Wang Garcep tak berhenti memutar sendok di gelas kopinya yang sebetulnya sudah teraduk. “Bagaimanapun
aku sayang sekali dengan Santi. Tapi perkara orientasi
seks, itu jelas hal lain.”
“Baiklah,”
Reza Deni memecah keheningan. Wang Garcep menoleh.
“Begini-begini,”
ia mendekati tubuhnya, “Tapi
ente jangan bilang-bilang ya, ini
aku serius,” ia mengeluarkan sesuatu dari tasnya.
“Ini
adalah pil yang membuatku bertahan hingga sekarang, paling tidak selama aku
menyandang status duda sialan ini,” sebelum menunggu respon Wang Garcep, Reza
Deni terus melanjutkan kalimatnya “Ini kudapat dari salah satu tempat langgananku
membeli gele.”
“Pil
ini membantumu berfantasi saat masturbasi.

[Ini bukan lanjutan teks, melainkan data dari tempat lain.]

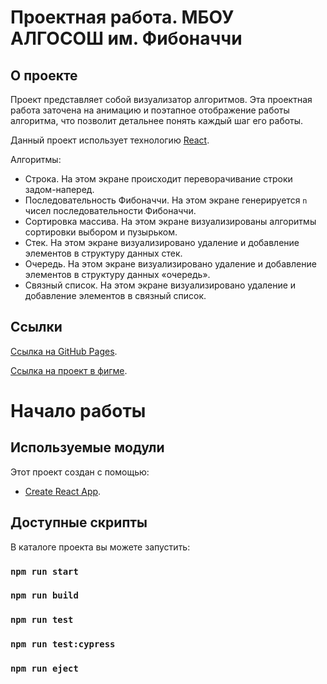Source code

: # Проектная работа. МБОУ АЛГОСОШ им. Фибоначчи

## О проекте

Проект представляет собой визуализатор алгоритмов. Эта проектная работа заточена на анимацию и поэтапное отображение работы алгоритма, что позволит детальнее понять каждый шаг его работы.

Данный проект использует технологию [React](https://reactjs.org/).

Алгоритмы:

- Строка. На этом экране происходит переворачивание строки задом-наперед.
- Последовательность Фибоначчи. На этом экране генерируется `n` чисел последовательности Фибоначчи.
- Сортировка массива. На этом экране визуализированы алгоритмы сортировки выбором и пузырьком.
- Стек. На этом экране визуализировано удаление и добавление элементов в структуру данных стек.
- Очередь. На этом экране визуализировано удаление и добавление элементов в структуру данных «очередь».
- Связный список. На этом экране визуализировано удаление и добавление элементов в связный список.

## Ссылки

[Ссылка на GitHub Pages](https://galdenysh.github.io/algososh/).

[Ссылка на проект в фигме](https://www.figma.com/file/RIkypcTQN5d37g7RRTFid0/Algososh_external_link?node-id=0%3A1).

# Начало работы

## Используемые модули

Этот проект создан с помощью:

- [Create React App](https://github.com/facebook/create-react-app).

## Доступные скрипты

В каталоге проекта вы можете запустить:

### `npm run start`

### `npm run build`

### `npm run test`

### `npm run test:cypress`

### `npm run eject`
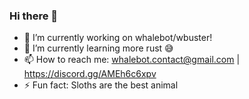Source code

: ### Hi there 👋

- 🔭 I’m currently working on whalebot/wbuster!
- 🌱 I’m currently learning more rust 😅
- 📫 How to reach me: whalebot.contact@gmail.com | https://discord.gg/AMEh6c6xpv 
- ⚡ Fun fact: Sloths are the best animal 
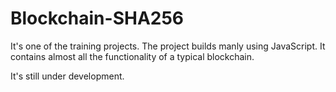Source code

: # Blockchain-SHA256


It's one of the training projects. The project builds manly using JavaScript. It contains almost all the functionality of a typical blockchain. 

It's still under development.
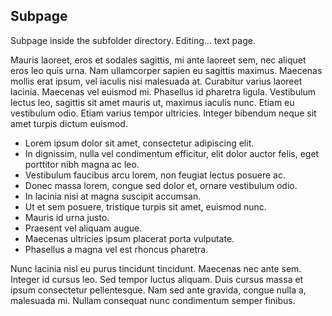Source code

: ## Subpage

Subpage inside the subfolder directory.
Editing... text page.

Mauris laoreet, eros et sodales sagittis, mi ante laoreet sem, nec aliquet eros leo quis urna. Nam ullamcorper sapien eu sagittis maximus. Maecenas mollis erat ipsum, vel iaculis nisi malesuada at. Curabitur varius laoreet lacinia. Maecenas vel euismod mi. Phasellus id pharetra ligula. Vestibulum lectus leo, sagittis sit amet mauris ut, maximus iaculis nunc. Etiam eu vestibulum odio. Etiam varius tempor ultricies. Integer bibendum neque sit amet turpis dictum euismod.

- Lorem ipsum dolor sit amet, consectetur adipiscing elit.
- In dignissim, nulla vel condimentum efficitur, elit dolor auctor felis, eget porttitor nibh magna ac leo.
- Vestibulum faucibus arcu lorem, non feugiat lectus posuere ac.
- Donec massa lorem, congue sed dolor et, ornare vestibulum odio.
- In lacinia nisi at magna suscipit accumsan.
- Ut et sem posuere, tristique turpis sit amet, euismod nunc.
- Mauris id urna justo.
- Praesent vel aliquam augue.
- Maecenas ultricies ipsum placerat porta vulputate.
- Phasellus a magna vel est rhoncus pharetra.

Nunc lacinia nisl eu purus tincidunt tincidunt. Maecenas nec ante sem. Integer id cursus leo. Sed tempor luctus aliquam. Duis cursus massa et ipsum consectetur pellentesque. Nam sed ante gravida, congue nulla a, malesuada mi. Nullam consequat nunc condimentum semper finibus.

Ente
tau sendiri, aku belum punya partner
tidur sampai sekarang. Coli hampir setiap malam dengan modal video porno saja
rasanya sudah tidak cukup. Aku butuh yang lebih. Dan ini, sangat membantuku
berfantasi. Semua terasa begitu nyata, sampai-sampai kadang aku tak bisa
membedakan mana yang asli dan yang bukan.”
Wang
Garcep mengambil pil yang ada di hadapannya, dan ia masukkan ke kantongnya.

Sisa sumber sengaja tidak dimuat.